Differential Convolutions and Brain Energetics

In the study of neuroscience, both researchers and clinicians alike appreciate the notion that function follows form. This notion is a fundamental principle in differential geometry. After that, the behavior of a topology is not determined by how large it is but is ultimately defined through its morphology. Any seemingly minuscule change to a topology's structure will manifest into a corresponding radical shift in its behavior. At this point, a person may be wondering how these prior statements map to the topic of this article. Here, we will transition towards discussing the implications and underlying mathematics emulating the concepts of neural manifolds and neural circuits.

In as much, the mapping of metabolic and vascular events within the brain is most applicable when such a mapping is brought about using Functional Magnetic Resonance Imaging techniques (i.e., fMRI). Therein, the terms of events are purposefully emphasized to indicate to the reader that such a set of events is of cardinality-1. This means that although a certain stimulus when performing some computational task, the brain, accordingly, will have many metabolic and vascular events for a said task where each of these events, respectively, will be treated in a singular fashion; a cardinality of 1 provides an indication of such a subject of cardinality-1 being that of a "singleton." Accordingly, to provide an illustration of an f-MRI, please look below for a visual exhibit:

Whereupon, the above illustration provides multi-axis views of a person performing a specific series of tasks where specific white matter tracts, under the gauze of "action-potentials" between neurons, communicate. With this, how does fMRI perform such a marvelous task of visualizing real-time-neurologic-dynamics? The fundamental component of mathematics to inscribing such a visualization on neurologic matter is in lieu of the Laplace Transform.

Specifically, it is now appropriate to detail the importance of the contribution of the Laplace Transform with reference to the functionality of fMRI. To detail, the purpose of performing Laplace Transforms is to fabricate a tangible mapping between the spatial and time domains, respectively. To provide context to the application of the Laplace Transform onto f-MRI, the spatial domain with reference to f-MRI is the specific morphology for which the given clinician or researcher desires to investigate. Here then, brain matter can be relegated into functional categories to which a particular piece of neurologic anatomy is mapped to functionality via morphology. Therefore, in a sense, the conceptualization of morphology is to perform a subjugation neuro-anatomy to that of polymorphism. That being said, the utility of polymorphism is that a given "entity" (i.e., a specific region of brain tissue) may reserve numerous potential behaviors, depending on the given morphology for which it presently has surgical intervention of brain structure or traumatic brain injury, for example, will alter brain-structure-morphology, thus implicating a change in mapped function of respective regions of brain tissue. Therefore, this is to say that neurologic plasticity is both dynamic and distributive. This means that neurons placed within a given segment of neurologic morphology are designed to take on a myriad of potential tasks as a means of taking into account traumatic neurologic-morphology-alterations.

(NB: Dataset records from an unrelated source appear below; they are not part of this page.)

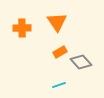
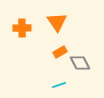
gray diamond: moved 1 px left, 1 px down; rotated 15 degrees clockwise
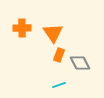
orange triangle: moved 4 px left, 11 px down
orange rectangle: moved 1 px left, 3 px down; rotated 40 degrees counterclockwise
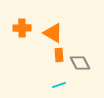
orange triangle: rotated 25 degrees counterclockwise
orange rectangle: rotated 24 degrees counterclockwise
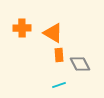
gray diamond: moved 1 px down
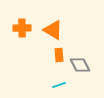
orange triangle: moved 3 px up
gray diamond: moved 1 px down
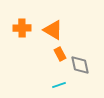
orange rectangle: moved 1 px right, 1 px up; rotated 24 degrees counterclockwise
gray diamond: rotated 15 degrees clockwise
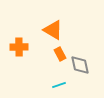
orange cross: moved 3 px left, 19 px down
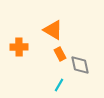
cyan line: rotated 40 degrees counterclockwise
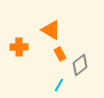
orange triangle: moved 2 px left
gray diamond: rotated 65 degrees clockwise
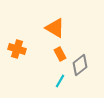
orange triangle: moved 4 px right, 2 px up
orange cross: moved 2 px left, 2 px down; rotated 18 degrees clockwise
cyan line: moved 1 px right, 4 px up
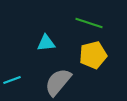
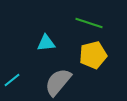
cyan line: rotated 18 degrees counterclockwise
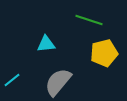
green line: moved 3 px up
cyan triangle: moved 1 px down
yellow pentagon: moved 11 px right, 2 px up
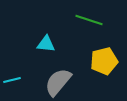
cyan triangle: rotated 12 degrees clockwise
yellow pentagon: moved 8 px down
cyan line: rotated 24 degrees clockwise
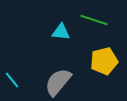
green line: moved 5 px right
cyan triangle: moved 15 px right, 12 px up
cyan line: rotated 66 degrees clockwise
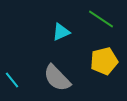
green line: moved 7 px right, 1 px up; rotated 16 degrees clockwise
cyan triangle: rotated 30 degrees counterclockwise
gray semicircle: moved 1 px left, 4 px up; rotated 84 degrees counterclockwise
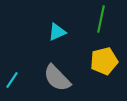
green line: rotated 68 degrees clockwise
cyan triangle: moved 4 px left
cyan line: rotated 72 degrees clockwise
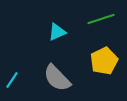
green line: rotated 60 degrees clockwise
yellow pentagon: rotated 12 degrees counterclockwise
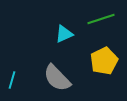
cyan triangle: moved 7 px right, 2 px down
cyan line: rotated 18 degrees counterclockwise
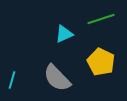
yellow pentagon: moved 3 px left, 1 px down; rotated 20 degrees counterclockwise
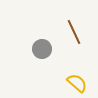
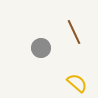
gray circle: moved 1 px left, 1 px up
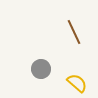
gray circle: moved 21 px down
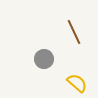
gray circle: moved 3 px right, 10 px up
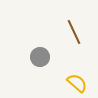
gray circle: moved 4 px left, 2 px up
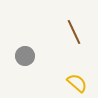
gray circle: moved 15 px left, 1 px up
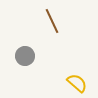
brown line: moved 22 px left, 11 px up
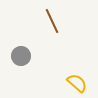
gray circle: moved 4 px left
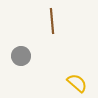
brown line: rotated 20 degrees clockwise
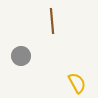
yellow semicircle: rotated 20 degrees clockwise
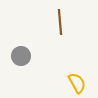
brown line: moved 8 px right, 1 px down
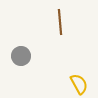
yellow semicircle: moved 2 px right, 1 px down
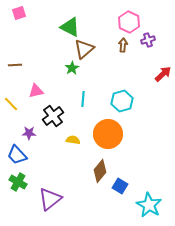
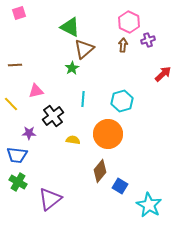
blue trapezoid: rotated 40 degrees counterclockwise
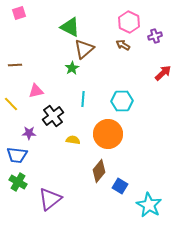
purple cross: moved 7 px right, 4 px up
brown arrow: rotated 64 degrees counterclockwise
red arrow: moved 1 px up
cyan hexagon: rotated 15 degrees clockwise
brown diamond: moved 1 px left
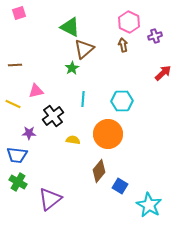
brown arrow: rotated 48 degrees clockwise
yellow line: moved 2 px right; rotated 21 degrees counterclockwise
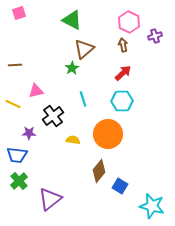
green triangle: moved 2 px right, 7 px up
red arrow: moved 40 px left
cyan line: rotated 21 degrees counterclockwise
green cross: moved 1 px right, 1 px up; rotated 18 degrees clockwise
cyan star: moved 3 px right, 1 px down; rotated 15 degrees counterclockwise
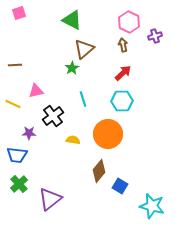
green cross: moved 3 px down
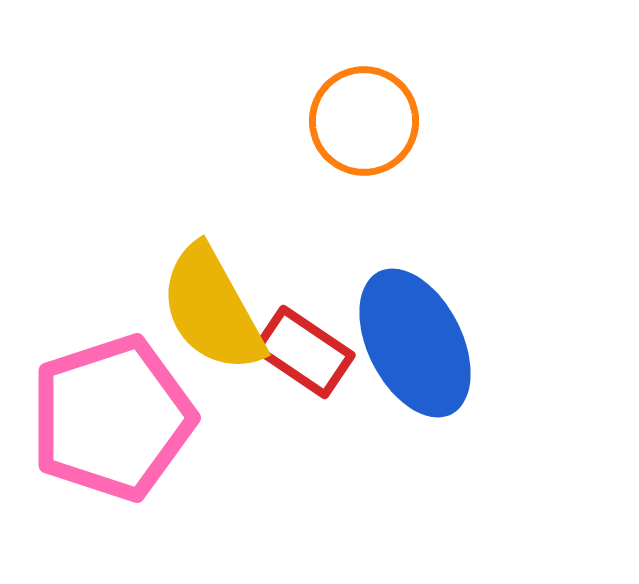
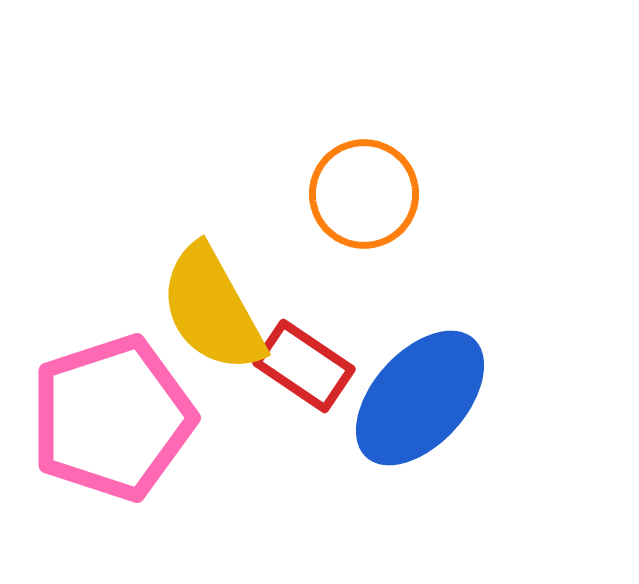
orange circle: moved 73 px down
blue ellipse: moved 5 px right, 55 px down; rotated 69 degrees clockwise
red rectangle: moved 14 px down
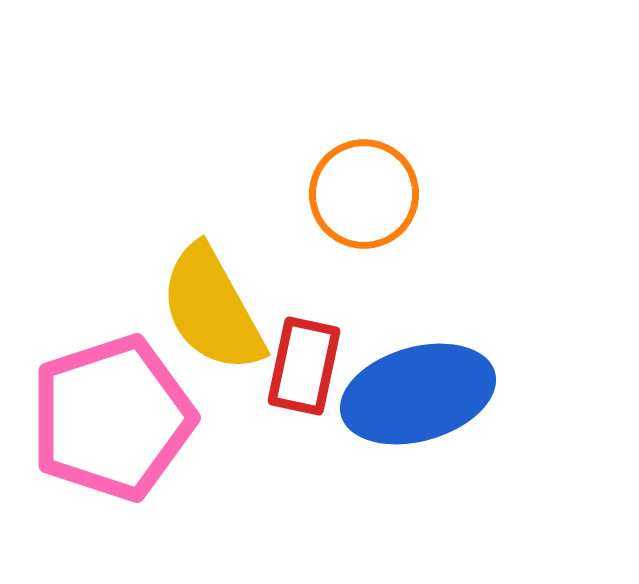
red rectangle: rotated 68 degrees clockwise
blue ellipse: moved 2 px left, 4 px up; rotated 32 degrees clockwise
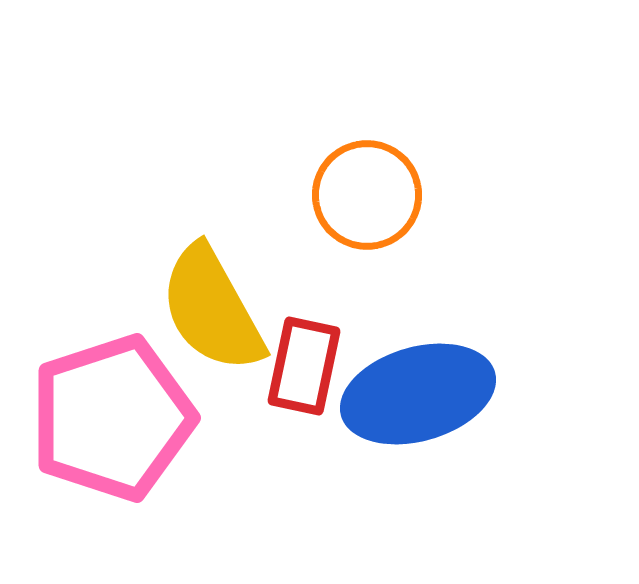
orange circle: moved 3 px right, 1 px down
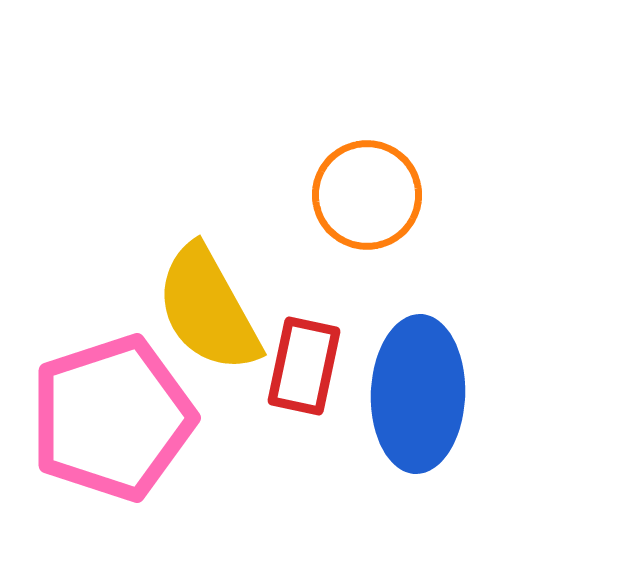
yellow semicircle: moved 4 px left
blue ellipse: rotated 72 degrees counterclockwise
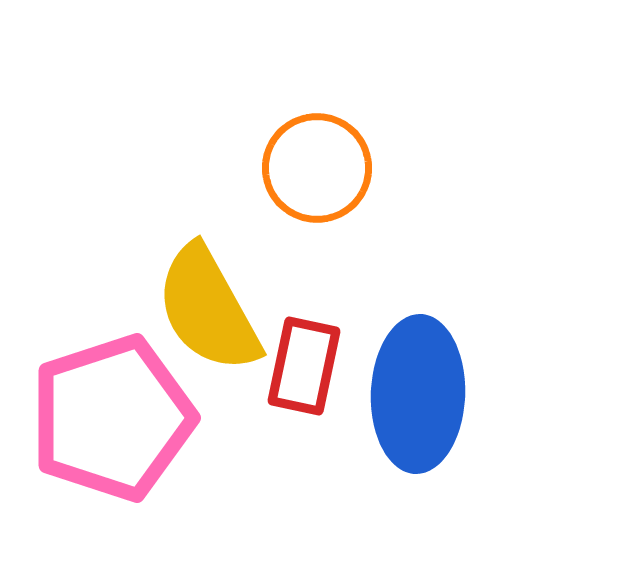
orange circle: moved 50 px left, 27 px up
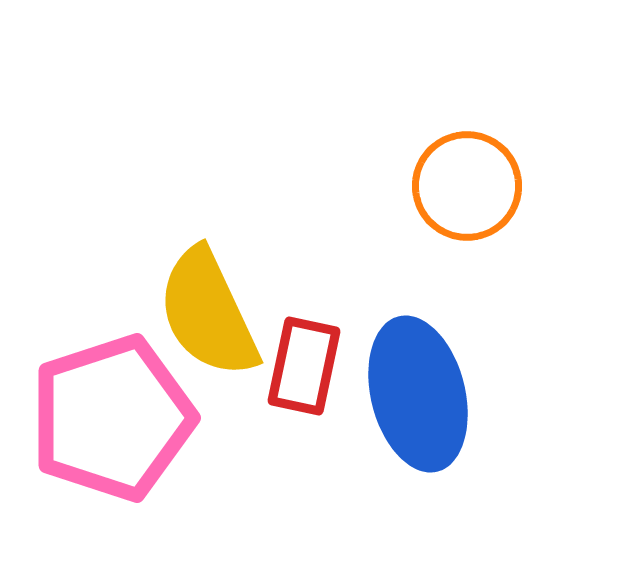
orange circle: moved 150 px right, 18 px down
yellow semicircle: moved 4 px down; rotated 4 degrees clockwise
blue ellipse: rotated 16 degrees counterclockwise
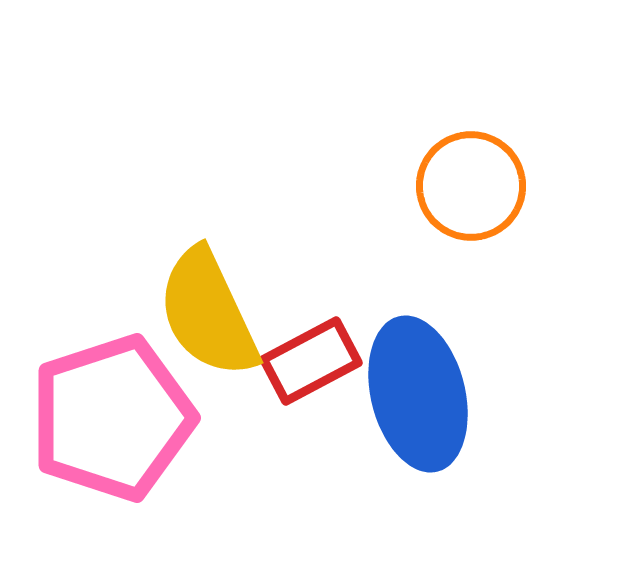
orange circle: moved 4 px right
red rectangle: moved 7 px right, 5 px up; rotated 50 degrees clockwise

Here, then, a person may wonder what the implications are to neurons and the leveraging of the conceptualization of the Laplace transform. Hence, one can recognize this seemingly subtle relationship between the Laplace Transform and morphologic activity. To detail, take, for example, the Laplace Transform translation from the spatial domain to the time domain accordingly, where if some function "G" is parameterized under the spatial domain by some variable "s" and some function "f" is parameterized by some variable tau to provide reference to the parameterization under the time domain, we have that:

Therein, a person may be interested as to the underlying importance of having an embedded integral within the braces of the Laplace Transformation, written above. Here, the significance of the given integral is under the application of an "action potential spike train." Now, what is an action potential spike train? The answer to this is that when understanding the analog, real-time activity of dynamic action potentials amongst neurons, a neuroscientist or certified neurologic-clinician (i.e., neuro-surgeon) will attach a series of electrode-anode-cathode-pairings within a brain and observe the brain energetics (i.e., neurologic event-stimuli) whilst the brain performs specific computational tasks. Now, to provide a more precise understanding of the statements mentioned above, have a look at the illustrative exhibit below:

Each analog schematic listed above is not simply a neuron firing an action potential, but a neural circuit. The composition or 'set' of all neural circuits involved in performing a specific neurologic-computational task is actually the associative 'neurologic manifold' of that task. If we assert the presupposition that function follows form for neurologic computational modeling, the concept of 'manifold' is the physical representation of the functionality of a paired 'morphology '. In other words, a morphology can be seen as the 'verb' that is paired with a specific 'noun', a metaphor that is tied to the concept of a manifold.

Therefore, to summarize the importance of the embedded integral within the illustrated Laplace Transformation, as indicated in this article, the integral is to consider all discrete neurologic circuits within some set mapped to a specific neurologic activity (i.e., a morphology). Therein, a set of neural circuits that is mapped to a particular neurologic computation is the weighting average of electrical-brain activity that is being recorded. The integral part of the Laplace Transformation translation is to take into account all neural circuits within the set (i.e., a given neural manifold).